The latter would be signed on January 23,1973, and over the next few weeks the last US troops would leave Vietnam.
As of March 1973, over 58,000 GIs and 2 million Vietnamese had been killed in North Vietnam.
Last night, Maori TV showed Episode 7 of the Vietnam War series, covering the second half of 1968. 1968 was a year of global revolution, when working and oppressed people all over the world revolted against their governments. This happened even in countries like Mexico, Czechoslovakia, Nigeria, Ecuador, Brazil, Chile and Uruguay that had nothing to do with the Vietnam War. See 1968
This episode incorporates excellent footage of the antiwar protests at the 1968 Chicago Democratic Convention and the bloody police riot that ensued. Esteemed CBS journalist Walter Cronkite referred to Chicago as a “police state.”
By mid-1968 the new Secretary of Defense Clifford Clark was begging President Johnson to stop bombing North Vietnam.
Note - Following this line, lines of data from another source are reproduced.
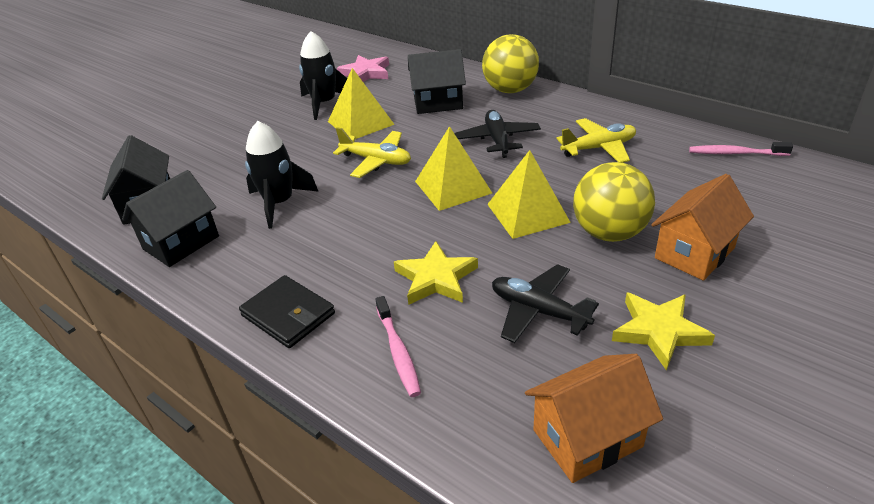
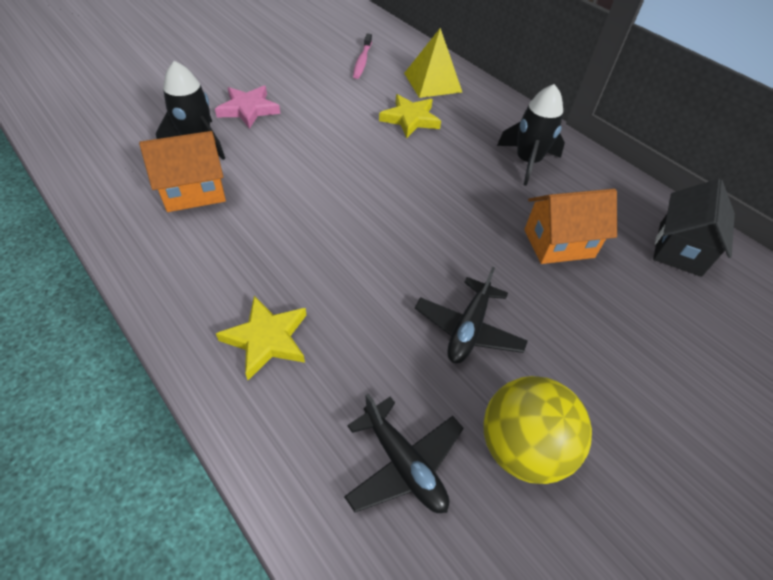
black house: 3 -> 1
black wallet: 1 -> 0
pink toothbrush: 2 -> 1
yellow ball: 2 -> 1
yellow plane: 2 -> 0
yellow pyramid: 3 -> 1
Clark no longer believed the US could win the war, and this was a North Vietnamese condition to begin Paris peace negotiations.
1968 also marked the start of the CIA’s controversial Phoenix program, in which US and South Vietnamese intelligence murdered 20,000 South Vietnamese in an effort to root out the Viet Cong (a secret South Vietnamese revolutionary group) and their supporters.
In the lead-up to elections, Democratic candidate Hubert Humphrey also called for an end to the bombing. When Johnson finally halted the bombing on October 31, Humphrey’s poll numbers surged ahead of Nixon’s.
A few days before the election, Nixon sent a secret envoy to South Vietnam promising President Thieu a “better peace deal” if he withdrew from the peace talks – which he did. Because the CIA had caught the conversation on a secret bug in Thieu’s office, Johnson confronted Nixon, who denied it. Viewing it as treason, Johnson chose not to make the incident public. He didn’t want the South Vietnamese government (or the American public) to know how he obtained the information.
Immediately after Nixon’s 1969 inauguration in January, he began secretly (and illegally) bombing Laos and Cambodia. Parts of the Ho Chi Minh trail (which North Vietnam used to send troops, weapons and food south) snaked through Laos, and Cambodia was known to offer sanctuary to North Vietnamese troops.